Post by snoggle on Feb 15, 2018 0:07:51 GMT
Yes - depending on your viewpoint re policy, outcomes, funding etc etc. There are always choices, there are always consequences to decisions. The decisions will always be "justified" in some official form in line with legislation / statutory powers but politics and the stance of individual ministers will always figure. Plenty of people viewed the decision of Stephen Byers to replace Railtrack was nakedly political and damaged those who held shares in Railtrack. He also ran into trouble over trying to "smear" Bob Kiley over Tube PPP issues. Graham H has regaled us with endless tales on here and elsewhere of the actions and views of different ministers he worked with - plenty of evidence there.

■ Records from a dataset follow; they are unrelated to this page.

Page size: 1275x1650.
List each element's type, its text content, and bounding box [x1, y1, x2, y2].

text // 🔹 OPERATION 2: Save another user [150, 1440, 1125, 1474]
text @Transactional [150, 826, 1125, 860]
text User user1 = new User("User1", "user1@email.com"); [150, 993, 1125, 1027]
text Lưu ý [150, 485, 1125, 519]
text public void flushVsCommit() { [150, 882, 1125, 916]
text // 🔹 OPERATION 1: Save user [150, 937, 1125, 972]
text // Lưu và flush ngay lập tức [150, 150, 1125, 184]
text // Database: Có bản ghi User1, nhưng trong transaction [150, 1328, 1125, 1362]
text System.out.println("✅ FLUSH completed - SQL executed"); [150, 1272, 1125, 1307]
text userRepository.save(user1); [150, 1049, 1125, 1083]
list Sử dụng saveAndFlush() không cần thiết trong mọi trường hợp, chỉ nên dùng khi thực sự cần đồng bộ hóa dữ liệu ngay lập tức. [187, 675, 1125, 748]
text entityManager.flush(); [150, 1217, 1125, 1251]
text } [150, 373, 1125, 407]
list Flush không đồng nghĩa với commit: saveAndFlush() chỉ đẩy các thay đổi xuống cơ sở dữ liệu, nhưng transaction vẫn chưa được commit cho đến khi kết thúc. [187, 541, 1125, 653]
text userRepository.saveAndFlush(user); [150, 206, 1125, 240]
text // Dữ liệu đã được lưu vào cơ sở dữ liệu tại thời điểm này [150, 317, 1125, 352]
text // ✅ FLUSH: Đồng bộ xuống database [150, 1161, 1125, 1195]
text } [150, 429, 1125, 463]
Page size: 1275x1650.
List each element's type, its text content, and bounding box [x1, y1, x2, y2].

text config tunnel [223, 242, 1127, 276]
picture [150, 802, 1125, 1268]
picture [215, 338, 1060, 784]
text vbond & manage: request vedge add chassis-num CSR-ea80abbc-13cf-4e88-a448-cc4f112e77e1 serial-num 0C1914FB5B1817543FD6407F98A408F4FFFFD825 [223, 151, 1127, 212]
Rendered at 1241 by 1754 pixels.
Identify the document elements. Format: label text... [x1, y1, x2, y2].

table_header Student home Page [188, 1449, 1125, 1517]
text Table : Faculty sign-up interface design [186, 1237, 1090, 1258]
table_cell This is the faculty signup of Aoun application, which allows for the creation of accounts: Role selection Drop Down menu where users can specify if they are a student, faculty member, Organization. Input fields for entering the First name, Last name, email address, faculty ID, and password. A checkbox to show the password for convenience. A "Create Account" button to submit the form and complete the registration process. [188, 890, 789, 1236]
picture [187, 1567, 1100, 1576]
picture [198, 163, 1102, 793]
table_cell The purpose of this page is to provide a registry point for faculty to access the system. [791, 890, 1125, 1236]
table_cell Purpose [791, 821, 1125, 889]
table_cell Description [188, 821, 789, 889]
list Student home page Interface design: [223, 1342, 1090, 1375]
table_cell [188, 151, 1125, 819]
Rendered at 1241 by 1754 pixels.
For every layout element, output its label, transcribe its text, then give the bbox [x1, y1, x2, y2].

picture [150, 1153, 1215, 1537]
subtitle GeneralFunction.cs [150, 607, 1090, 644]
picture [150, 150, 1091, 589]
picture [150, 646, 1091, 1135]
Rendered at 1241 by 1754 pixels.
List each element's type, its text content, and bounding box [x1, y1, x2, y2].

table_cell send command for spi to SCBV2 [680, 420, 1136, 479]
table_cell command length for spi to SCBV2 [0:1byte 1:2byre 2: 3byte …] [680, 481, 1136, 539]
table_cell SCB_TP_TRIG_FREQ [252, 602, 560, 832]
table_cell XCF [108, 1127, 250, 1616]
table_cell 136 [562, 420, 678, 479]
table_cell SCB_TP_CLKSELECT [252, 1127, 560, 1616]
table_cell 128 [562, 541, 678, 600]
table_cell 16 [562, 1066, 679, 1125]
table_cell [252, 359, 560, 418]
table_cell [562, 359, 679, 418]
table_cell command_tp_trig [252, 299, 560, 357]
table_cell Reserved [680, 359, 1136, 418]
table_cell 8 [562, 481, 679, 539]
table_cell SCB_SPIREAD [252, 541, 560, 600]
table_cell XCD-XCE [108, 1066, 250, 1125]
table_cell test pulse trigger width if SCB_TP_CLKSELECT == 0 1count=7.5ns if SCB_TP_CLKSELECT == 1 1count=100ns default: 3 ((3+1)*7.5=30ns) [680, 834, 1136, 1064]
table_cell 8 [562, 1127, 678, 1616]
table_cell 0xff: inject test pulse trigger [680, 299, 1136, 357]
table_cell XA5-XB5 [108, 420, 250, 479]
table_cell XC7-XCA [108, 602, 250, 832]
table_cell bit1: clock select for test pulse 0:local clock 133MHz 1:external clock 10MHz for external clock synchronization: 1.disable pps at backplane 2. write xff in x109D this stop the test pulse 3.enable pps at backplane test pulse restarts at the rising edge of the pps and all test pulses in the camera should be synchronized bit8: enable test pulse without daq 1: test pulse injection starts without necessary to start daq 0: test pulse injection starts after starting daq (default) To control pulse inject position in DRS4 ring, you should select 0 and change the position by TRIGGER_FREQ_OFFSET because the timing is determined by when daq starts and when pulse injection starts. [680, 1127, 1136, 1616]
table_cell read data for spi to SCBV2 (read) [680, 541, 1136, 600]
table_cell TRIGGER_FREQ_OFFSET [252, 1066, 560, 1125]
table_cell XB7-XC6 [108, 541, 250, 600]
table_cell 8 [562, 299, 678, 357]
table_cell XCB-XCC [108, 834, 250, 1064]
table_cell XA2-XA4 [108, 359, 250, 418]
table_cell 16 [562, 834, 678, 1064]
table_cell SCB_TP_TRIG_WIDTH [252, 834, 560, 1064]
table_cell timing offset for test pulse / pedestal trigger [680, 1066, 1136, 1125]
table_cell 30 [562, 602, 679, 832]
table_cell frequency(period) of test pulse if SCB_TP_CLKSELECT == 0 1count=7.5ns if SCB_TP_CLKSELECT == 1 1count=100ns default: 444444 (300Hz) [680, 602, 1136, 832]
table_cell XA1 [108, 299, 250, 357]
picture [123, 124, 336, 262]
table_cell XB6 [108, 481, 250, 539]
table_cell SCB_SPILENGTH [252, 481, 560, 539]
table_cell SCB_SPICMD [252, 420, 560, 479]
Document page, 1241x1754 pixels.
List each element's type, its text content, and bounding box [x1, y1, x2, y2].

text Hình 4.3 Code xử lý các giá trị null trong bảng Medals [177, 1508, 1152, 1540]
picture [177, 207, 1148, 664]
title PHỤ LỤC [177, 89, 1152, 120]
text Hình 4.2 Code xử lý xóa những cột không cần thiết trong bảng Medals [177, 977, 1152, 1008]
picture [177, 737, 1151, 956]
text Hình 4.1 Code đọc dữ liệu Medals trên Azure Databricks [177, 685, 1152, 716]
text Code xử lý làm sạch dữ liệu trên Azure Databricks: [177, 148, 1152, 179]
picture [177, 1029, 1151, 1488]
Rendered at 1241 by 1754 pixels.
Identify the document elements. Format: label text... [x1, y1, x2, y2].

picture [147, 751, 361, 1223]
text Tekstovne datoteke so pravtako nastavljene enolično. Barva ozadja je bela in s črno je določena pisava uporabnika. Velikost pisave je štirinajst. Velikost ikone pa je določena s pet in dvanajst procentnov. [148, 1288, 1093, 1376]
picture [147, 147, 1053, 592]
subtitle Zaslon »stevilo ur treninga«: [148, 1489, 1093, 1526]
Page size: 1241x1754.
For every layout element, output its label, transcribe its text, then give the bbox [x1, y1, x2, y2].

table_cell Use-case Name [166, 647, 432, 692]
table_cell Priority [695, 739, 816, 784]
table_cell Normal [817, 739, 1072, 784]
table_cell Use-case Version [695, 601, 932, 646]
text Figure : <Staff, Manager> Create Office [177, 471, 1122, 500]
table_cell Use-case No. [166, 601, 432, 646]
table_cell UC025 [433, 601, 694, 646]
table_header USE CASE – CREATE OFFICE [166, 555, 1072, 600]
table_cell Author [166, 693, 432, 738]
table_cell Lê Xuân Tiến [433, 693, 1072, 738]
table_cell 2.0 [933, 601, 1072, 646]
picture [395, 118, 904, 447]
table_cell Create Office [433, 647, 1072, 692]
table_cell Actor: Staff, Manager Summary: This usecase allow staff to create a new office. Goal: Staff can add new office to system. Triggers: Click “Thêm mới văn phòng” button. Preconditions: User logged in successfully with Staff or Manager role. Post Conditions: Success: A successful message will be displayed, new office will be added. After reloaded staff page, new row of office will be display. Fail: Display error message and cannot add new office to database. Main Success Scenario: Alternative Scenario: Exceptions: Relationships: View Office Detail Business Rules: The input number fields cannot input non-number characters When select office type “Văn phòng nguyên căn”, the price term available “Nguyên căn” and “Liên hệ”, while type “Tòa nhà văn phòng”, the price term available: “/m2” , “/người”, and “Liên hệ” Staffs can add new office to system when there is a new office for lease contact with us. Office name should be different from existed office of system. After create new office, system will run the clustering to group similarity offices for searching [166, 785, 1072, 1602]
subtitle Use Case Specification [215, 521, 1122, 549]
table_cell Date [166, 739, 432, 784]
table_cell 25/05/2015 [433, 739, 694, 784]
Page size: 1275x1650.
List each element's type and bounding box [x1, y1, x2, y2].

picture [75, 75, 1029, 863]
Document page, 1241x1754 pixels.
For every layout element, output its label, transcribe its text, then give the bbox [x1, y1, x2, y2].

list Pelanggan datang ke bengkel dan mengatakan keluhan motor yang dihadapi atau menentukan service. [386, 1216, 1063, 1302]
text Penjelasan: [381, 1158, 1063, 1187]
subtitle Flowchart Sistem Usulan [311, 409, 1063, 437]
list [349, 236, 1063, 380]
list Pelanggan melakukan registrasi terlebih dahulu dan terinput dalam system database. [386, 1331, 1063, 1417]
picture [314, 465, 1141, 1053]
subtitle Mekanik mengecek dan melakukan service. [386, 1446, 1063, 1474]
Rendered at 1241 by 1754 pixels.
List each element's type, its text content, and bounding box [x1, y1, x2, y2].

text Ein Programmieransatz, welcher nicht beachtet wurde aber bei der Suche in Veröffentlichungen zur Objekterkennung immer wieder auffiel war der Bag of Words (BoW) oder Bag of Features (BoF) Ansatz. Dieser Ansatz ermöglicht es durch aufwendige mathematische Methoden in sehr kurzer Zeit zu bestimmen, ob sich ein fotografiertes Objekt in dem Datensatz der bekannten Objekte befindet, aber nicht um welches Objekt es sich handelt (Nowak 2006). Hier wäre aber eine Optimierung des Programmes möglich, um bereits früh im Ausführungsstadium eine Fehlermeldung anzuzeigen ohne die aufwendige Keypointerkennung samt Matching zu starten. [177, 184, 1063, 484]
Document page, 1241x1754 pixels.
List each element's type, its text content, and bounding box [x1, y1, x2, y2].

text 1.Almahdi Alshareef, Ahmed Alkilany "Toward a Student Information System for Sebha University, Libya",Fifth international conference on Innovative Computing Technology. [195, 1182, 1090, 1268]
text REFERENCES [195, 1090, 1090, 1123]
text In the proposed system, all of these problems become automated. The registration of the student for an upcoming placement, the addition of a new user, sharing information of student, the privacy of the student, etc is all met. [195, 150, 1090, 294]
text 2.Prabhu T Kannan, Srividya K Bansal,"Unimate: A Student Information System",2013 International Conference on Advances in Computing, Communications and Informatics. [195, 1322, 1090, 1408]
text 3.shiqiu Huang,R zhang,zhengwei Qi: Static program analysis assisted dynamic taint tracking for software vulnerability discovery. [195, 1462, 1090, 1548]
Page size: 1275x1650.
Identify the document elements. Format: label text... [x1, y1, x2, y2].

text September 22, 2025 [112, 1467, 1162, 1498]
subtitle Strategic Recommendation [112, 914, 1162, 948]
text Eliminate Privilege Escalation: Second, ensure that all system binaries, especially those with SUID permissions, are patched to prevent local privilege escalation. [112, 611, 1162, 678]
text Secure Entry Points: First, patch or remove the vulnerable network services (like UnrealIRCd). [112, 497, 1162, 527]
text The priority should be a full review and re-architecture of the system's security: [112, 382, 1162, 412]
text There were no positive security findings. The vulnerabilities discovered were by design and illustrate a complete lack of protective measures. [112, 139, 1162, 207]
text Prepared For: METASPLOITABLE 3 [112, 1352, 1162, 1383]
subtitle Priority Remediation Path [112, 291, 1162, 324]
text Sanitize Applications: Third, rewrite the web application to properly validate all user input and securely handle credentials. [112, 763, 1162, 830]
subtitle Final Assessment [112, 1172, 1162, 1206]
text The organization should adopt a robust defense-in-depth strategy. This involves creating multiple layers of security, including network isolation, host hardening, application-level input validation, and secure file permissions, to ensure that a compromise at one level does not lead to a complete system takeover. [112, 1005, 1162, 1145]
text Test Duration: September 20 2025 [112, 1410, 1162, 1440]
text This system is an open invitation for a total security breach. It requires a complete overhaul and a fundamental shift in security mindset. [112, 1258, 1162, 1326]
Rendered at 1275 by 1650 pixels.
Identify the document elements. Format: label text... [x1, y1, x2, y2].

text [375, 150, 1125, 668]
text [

I can't recall where he made his recent remark about CR2 but Mr H said that requesting repeated "independent reviews" was a classic govt move when it wanted to kill something off. Mr Grayling will, of course, always say that he is merely trying to protect the national purse in respect of CR2 and ensuring "value for money for taxpayers" and that "a proper balance of funding sources" is in place and that "the right scheme" is taken forward.
What we seem to be seeing a classic battle over scope, cost, benefits and funding. We were here for 30+ years with Crossrail and probably 25+ years for a large scale Thameslink scheme. The fact TfL are trying to get CR2 through in about a decade must be viewed as sheer provocation by some in government - especially as CR1 has yet to finish, to carry a fare paying passenger or prove its worth. You don't need much imagination (or excessive viewing of Yes Minister) to imagine the "arguments" being put forward in the DfT and Treasury about not wanting a mad dash to build CR2. There are also just a "few" other issues preoccupying government at present but that's not for here.